The result was “Apache 8,” a documentary about the first and longest-lasting all-woman, wildland firefighter crew from the White Mountain Apache Tribe. The team has been fighting fires in Arizona – including the Rodeo-Chediski and Wallow fires – throughout the United States for more than 30 years. 

It follows the lives of four extraordinary women from different generations of the Apache 8 crew, as they share their personal narratives with humor and tenderness. That includes the rejection they usually receive while trying to become female firefighters.

Apache 8 crew member Katy Aday experienced the struggle for acceptance the minute she signed up. As the then director of forestry told her, “Once you get all that (firefighting) equipment on you, that equipment is going to weigh more than you. You’re too small, you’re too thin, you can’t do it. You won’t be able to handle the job.”

His statement made Aday more determined than ever to work for Apache 8.

The 57-minute film is one of many that will be screened at the Native American Film Showcase, starting today through Dec. 4 at several locations in Tucson.

Zeig and Aday will be present when their film is screened starting at 7 p.m. on Dec. 2 at Grand Cinemas Crossroads, 4811 E. Grant Road, at Swan Road, in Tucson. Admission is $5.

Zeig obtained financing for the film from private sources as well as a grant from the Native American Public Telecommunications, Inc., a nonprofit 501(c)(3) that receives major funding from the Corporation for Public Broadcasting. It aired earlier this year locally on KUAT, Tucson’s PBS station.

The women of Apache 8 have all excelled and been honored with national recognition for community and military service, including Cheryl Bones. This Apache 8 crew boss was selected as the only woman model for the Wildland Firefighters Monument in Boise, Idaho, which pays homage to all firefighters with bronze statues.

Bones’ nephew, Rick Lupe, and his hotshot crew were instrumental in suppressing the Rodeo-Chediski fire.

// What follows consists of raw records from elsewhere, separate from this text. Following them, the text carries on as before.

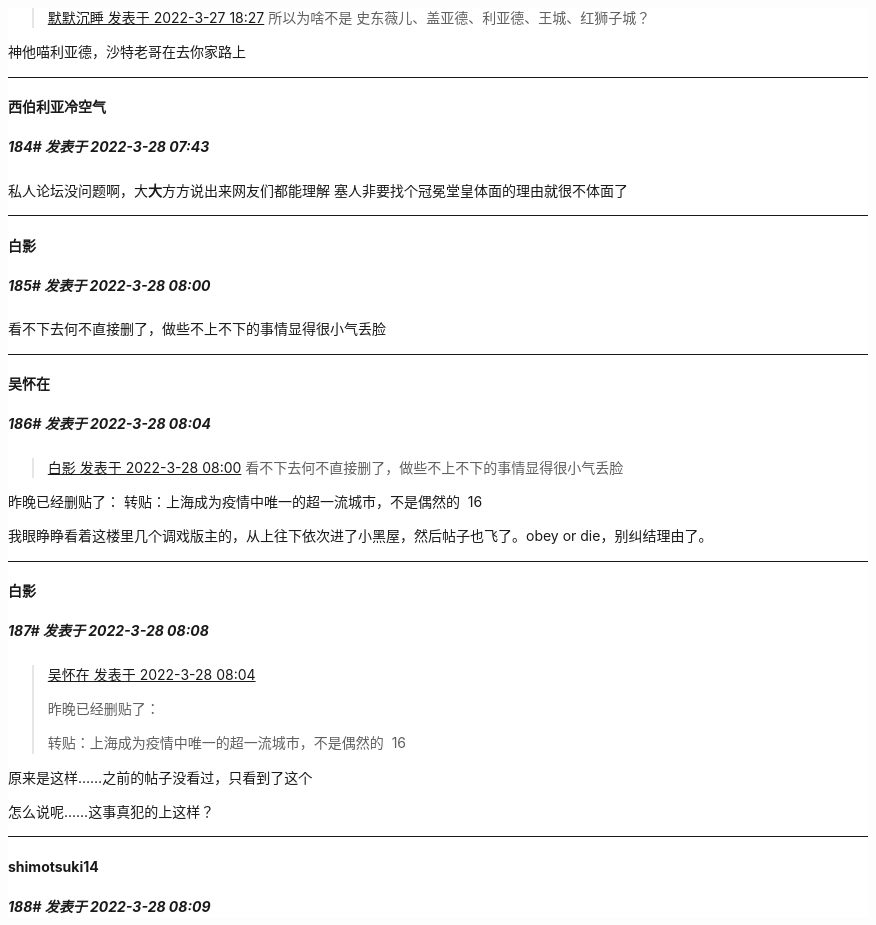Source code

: <blockquote><a href="httphttps://bbs.saraba1st.com/2b/forum.php?mod=redirect&amp;goto=findpost&amp;pid=55206979&amp;ptid=2060241" target="_blank">默默沉睡 发表于 2022-3-27 18:27</a>
所以为啥不是 史东薇儿、盖亚德、利亚德、王城、红狮子城？</blockquote>
神他喵利亚德，沙特老哥在去你家路上



*****

####  西伯利亚冷空气  
##### 184#       发表于 2022-3-28 07:43

私人论坛没问题啊，大<strong>大</strong>方方说出来网友们都能理解
塞人非要找个冠冕堂皇体面的理由就很不体面了

*****

####  白影  
##### 185#       发表于 2022-3-28 08:00

看不下去何不直接删了，做些不上不下的事情显得很小气丢脸



*****

####  吴怀在  
##### 186#       发表于 2022-3-28 08:04

<blockquote><a href="httphttps://bbs.saraba1st.com/2b/forum.php?mod=redirect&amp;goto=findpost&amp;pid=55212674&amp;ptid=2060241" target="_blank">白影 发表于 2022-3-28 08:00</a>
看不下去何不直接删了，做些不上不下的事情显得很小气丢脸</blockquote>
昨晚已经删贴了：
转贴：上海成为疫情中唯一的超一流城市，不是偶然的  16

我眼睁睁看着这楼里几个调戏版主的，从上往下依次进了小黑屋，然后帖子也飞了。obey or die，别纠结理由了。

*****

####  白影  
##### 187#       发表于 2022-3-28 08:08

<blockquote><a href="httphttps://bbs.saraba1st.com/2b/forum.php?mod=redirect&amp;goto=findpost&amp;pid=55212693&amp;ptid=2060241" target="_blank">吴怀在 发表于 2022-3-28 08:04</a>

昨晚已经删贴了：

转贴：上海成为疫情中唯一的超一流城市，不是偶然的  16</blockquote>
原来是这样……之前的帖子没看过，只看到了这个

怎么说呢……这事真犯的上这样？

*****

####  shimotsuki14  
##### 188#       发表于 2022-3-28 08:09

He died as a result of burns he suffered a year later while working on a prescribed fire.

“Apache 8” covers the state’s best known fires as they relate to the all-woman firefighting crew, but mostly, it’s about the women themselves, said Zeig.

“I thought I was just making a story about Apache 8, but once we started interviewing people, it turned out to follow four individuals. These people began standing out as wonderful, compelling stories,” she said. “In the process, we discovered who they really were.”